Graduating in 1985 and returning to Chechnya in 1988, Baiev became a
successful reconstructive surgeon, particularly in the aftermath of the
Soviet Union's collapse. But when President Boris Yeltsin issued the
order to invade Chechnya a few years later, Baiev gave up his lucrative
practice to perform trauma surgery. As the wars raged on, he was
persecuted as a criminal by both sides. When he treated Chechen
fighters, the Russians accused him of being a traitor. When he treated
Russian soldiers, factions of Islamic extremists accused him of the
same. Determined to uphold the Hippocratic oath, Baiev operated on all
in need, from Russian soldiers to Chechen fighters. But, as he is
always quick to point out, it is the civilians caught in between who are
the main victims.
During the first war (1994-1996), Baiev treated thousands of civilians.
He also operated on and saved a Chechen field commander in a secret
underground hideout with the assistance of a Russian doctor the Chechen
fighters had taken prisoner. When a Chechen field commander threatened
to kill the Russian doctor in retaliation for the murder of his
brother, Baiev helped him escape. Thrown into a pit for nine days where
the relatives of the field commander tried to force a confession, Baiev
barely escaped execution himself.
During the second war (1999-present), Arbi Barayev, a notorious Chechen
thug, tried Baiev in a kangaroo court for treating Russian soldiers.

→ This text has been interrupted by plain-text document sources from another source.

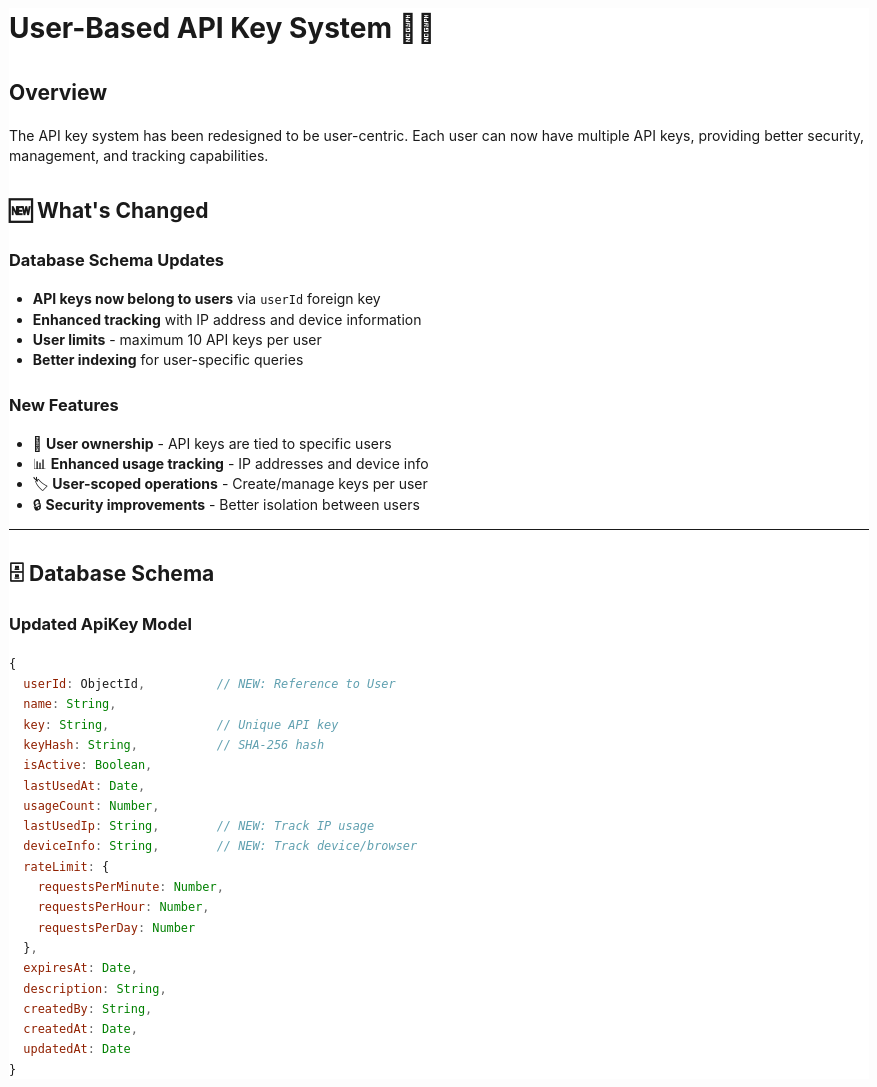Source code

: # User-Based API Key System 👥🔐

## Overview
The API key system has been redesigned to be user-centric. Each user can now have multiple API keys, providing better security, management, and tracking capabilities.

## 🆕 **What's Changed**

### Database Schema Updates
- **API keys now belong to users** via `userId` foreign key
- **Enhanced tracking** with IP address and device information
- **User limits** - maximum 10 API keys per user
- **Better indexing** for user-specific queries

### New Features
- 👤 **User ownership** - API keys are tied to specific users
- 📊 **Enhanced usage tracking** - IP addresses and device info
- 🏷️ **User-scoped operations** - Create/manage keys per user
- 🔒 **Security improvements** - Better isolation between users

---

## 🗄️ **Database Schema**

### Updated ApiKey Model
```javascript
{
  userId: ObjectId,          // NEW: Reference to User
  name: String,
  key: String,               // Unique API key
  keyHash: String,           // SHA-256 hash
  isActive: Boolean,
  lastUsedAt: Date,
  usageCount: Number,
  lastUsedIp: String,        // NEW: Track IP usage
  deviceInfo: String,        // NEW: Track device/browser
  rateLimit: {
    requestsPerMinute: Number,
    requestsPerHour: Number,
    requestsPerDay: Number
  },
  expiresAt: Date,
  description: String,
  createdBy: String,
  createdAt: Date,
  updatedAt: Date
}
```
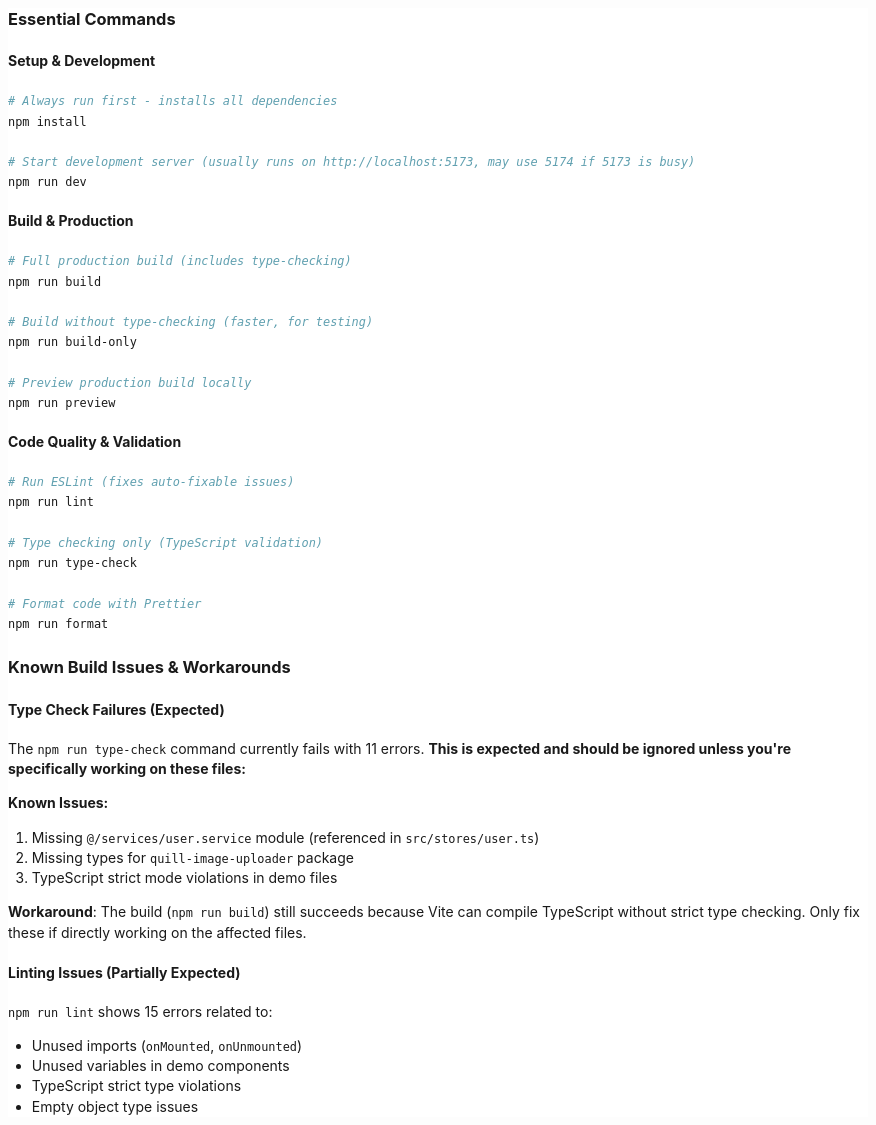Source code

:### Essential Commands

#### Setup & Development
```bash
# Always run first - installs all dependencies
npm install

# Start development server (usually runs on http://localhost:5173, may use 5174 if 5173 is busy)
npm run dev
```

#### Build & Production
```bash
# Full production build (includes type-checking)
npm run build

# Build without type-checking (faster, for testing)
npm run build-only

# Preview production build locally
npm run preview
```

#### Code Quality & Validation
```bash
# Run ESLint (fixes auto-fixable issues)
npm run lint

# Type checking only (TypeScript validation)
npm run type-check

# Format code with Prettier
npm run format
```

### Known Build Issues & Workarounds

#### Type Check Failures (Expected)
The `npm run type-check` command currently fails with 11 errors. **This is expected and should be ignored unless you're specifically working on these files:**

**Known Issues:**
1. Missing `@/services/user.service` module (referenced in `src/stores/user.ts`)
2. Missing types for `quill-image-uploader` package
3. TypeScript strict mode violations in demo files

**Workaround**: The build (`npm run build`) still succeeds because Vite can compile TypeScript without strict type checking. Only fix these if directly working on the affected files.

#### Linting Issues (Partially Expected)
`npm run lint` shows 15 errors related to:
- Unused imports (`onMounted`, `onUnmounted`)
- Unused variables in demo components
- TypeScript strict type violations
- Empty object type issues
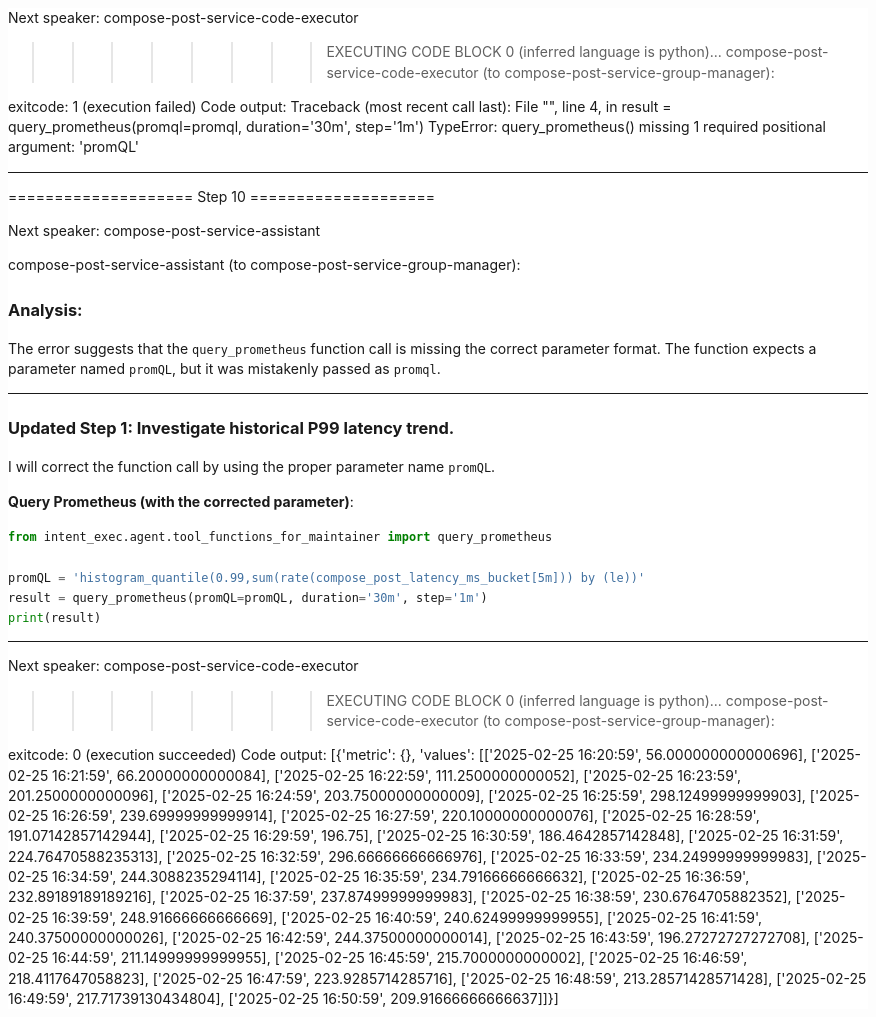 Next speaker: compose-post-service-code-executor


>>>>>>>> EXECUTING CODE BLOCK 0 (inferred language is python)...
compose-post-service-code-executor (to compose-post-service-group-manager):

exitcode: 1 (execution failed)
Code output: 
Traceback (most recent call last):
  File "", line 4, in <module>
    result = query_prometheus(promql=promql, duration='30m', step='1m')
TypeError: query_prometheus() missing 1 required positional argument: 'promQL'


--------------------------------------------------------------------------------
==================== Step 10 ====================

Next speaker: compose-post-service-assistant

compose-post-service-assistant (to compose-post-service-group-manager):

### Analysis:
The error suggests that the `query_prometheus` function call is missing the correct parameter format. The function expects a parameter named `promQL`, but it was mistakenly passed as `promql`.

---

### Updated Step 1: Investigate historical P99 latency trend.

I will correct the function call by using the proper parameter name `promQL`.

**Query Prometheus (with the corrected parameter)**:
```python
from intent_exec.agent.tool_functions_for_maintainer import query_prometheus

promQL = 'histogram_quantile(0.99,sum(rate(compose_post_latency_ms_bucket[5m])) by (le))'
result = query_prometheus(promQL=promQL, duration='30m', step='1m')
print(result)
```

--------------------------------------------------------------------------------

Next speaker: compose-post-service-code-executor


>>>>>>>> EXECUTING CODE BLOCK 0 (inferred language is python)...
compose-post-service-code-executor (to compose-post-service-group-manager):

exitcode: 0 (execution succeeded)
Code output: 
[{'metric': {}, 'values': [['2025-02-25 16:20:59', 56.000000000000696], ['2025-02-25 16:21:59', 66.20000000000084], ['2025-02-25 16:22:59', 111.2500000000052], ['2025-02-25 16:23:59', 201.2500000000096], ['2025-02-25 16:24:59', 203.75000000000009], ['2025-02-25 16:25:59', 298.12499999999903], ['2025-02-25 16:26:59', 239.69999999999914], ['2025-02-25 16:27:59', 220.10000000000076], ['2025-02-25 16:28:59', 191.07142857142944], ['2025-02-25 16:29:59', 196.75], ['2025-02-25 16:30:59', 186.4642857142848], ['2025-02-25 16:31:59', 224.76470588235313], ['2025-02-25 16:32:59', 296.66666666666976], ['2025-02-25 16:33:59', 234.24999999999983], ['2025-02-25 16:34:59', 244.3088235294114], ['2025-02-25 16:35:59', 234.79166666666632], ['2025-02-25 16:36:59', 232.89189189189216], ['2025-02-25 16:37:59', 237.87499999999983], ['2025-02-25 16:38:59', 230.6764705882352], ['2025-02-25 16:39:59', 248.91666666666669], ['2025-02-25 16:40:59', 240.62499999999955], ['2025-02-25 16:41:59', 240.37500000000026], ['2025-02-25 16:42:59', 244.37500000000014], ['2025-02-25 16:43:59', 196.27272727272708], ['2025-02-25 16:44:59', 211.14999999999955], ['2025-02-25 16:45:59', 215.7000000000002], ['2025-02-25 16:46:59', 218.4117647058823], ['2025-02-25 16:47:59', 223.9285714285716], ['2025-02-25 16:48:59', 213.28571428571428], ['2025-02-25 16:49:59', 217.71739130434804], ['2025-02-25 16:50:59', 209.91666666666637]]}]
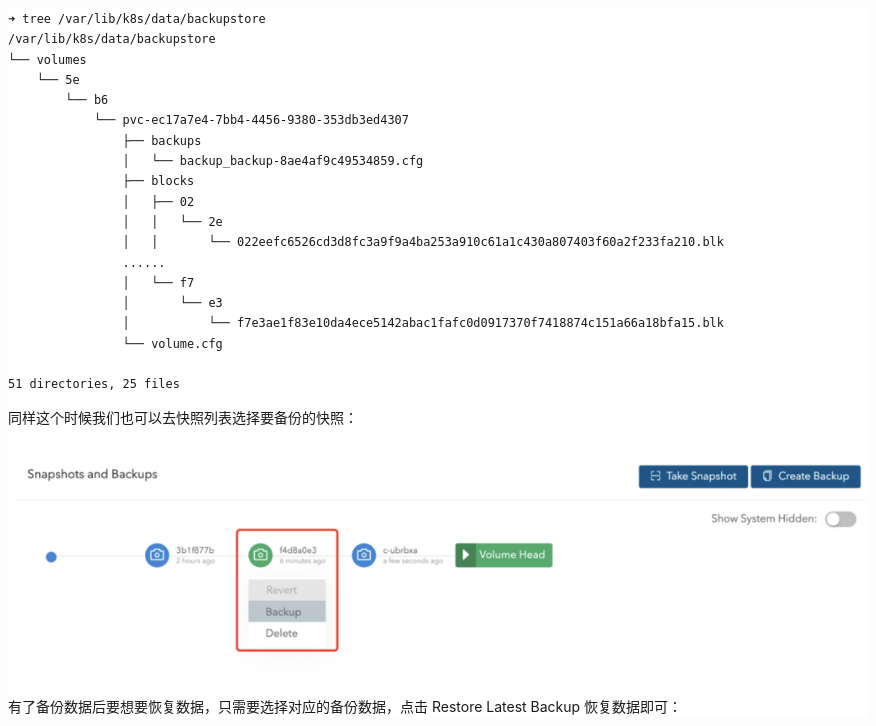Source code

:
 ```
➜ tree /var/lib/k8s/data/backupstore
/var/lib/k8s/data/backupstore
└── volumes
    └── 5e
        └── b6
            └── pvc-ec17a7e4-7bb4-4456-9380-353db3ed4307
                ├── backups
                │   └── backup_backup-8ae4af9c49534859.cfg
                ├── blocks
                │   ├── 02
                │   │   └── 2e
                │   │       └── 022eefc6526cd3d8fc3a9f9a4ba253a910c61a1c430a807403f60a2f233fa210.blk
                ......
                │   └── f7
                │       └── e3
                │           └── f7e3ae1f83e10da4ece5142abac1fafc0d0917370f7418874c151a66a18bfa15.blk
                └── volume.cfg

51 directories, 25 files
```

同样这个时候我们也可以去快照列表选择要备份的快照：

![Alt Image Text](images/chap2_6.png "Body image")

有了备份数据后要想要恢复数据，只需要选择对应的备份数据，点击 Restore Latest Backup 恢复数据即可：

Facing execution yet again, Baiev was saved at the last moment by the
Russian bombardment of his town.
The Russians, in turn, issued their own order for Baiev's arrest after
he saved the life of Shamil Basayev, one of the Kremlin's most wanted
field commanders. "With a million dollar bounty on Shamil's head, I
could have been a rich man if I had let him bleed to death," Baiev
noted.
Realizing that Baiev was a man wanted by both sides, Physicians for
Human Rights helped him seek political asylum in the United States. He
reluctantly emigrated in 2000, telling The New York Times: "Nobody likes
to recall that I was saving elderly civilians by the thousands. The only
thing they remember is that I was the surgeon who operated on Basayev."
In the past three years Dr. Baiev has become an outspoken advocate for
human rights who has been honored by Human Rights Watch, Physicians for
Human Rights, and Amnesty International. He has even returned to
competitive sports after a break of 13 years and in 2001 and 2002 he won
the world championship in sombo (a Russian form of martial arts). "If
it weren't for my athletic training, I don't think I ever would have
survived the two Russian-Chechen wars."
Dr. Baiev lives today in Massachusetts with his wife and six children.
His youngest child, a girl named Satsita, was born in 2003 in Boston.
"She is our American daughter. All my family here and in Chechnya are
delighted. And maybe one day she will grow up to be a U.S. senator!"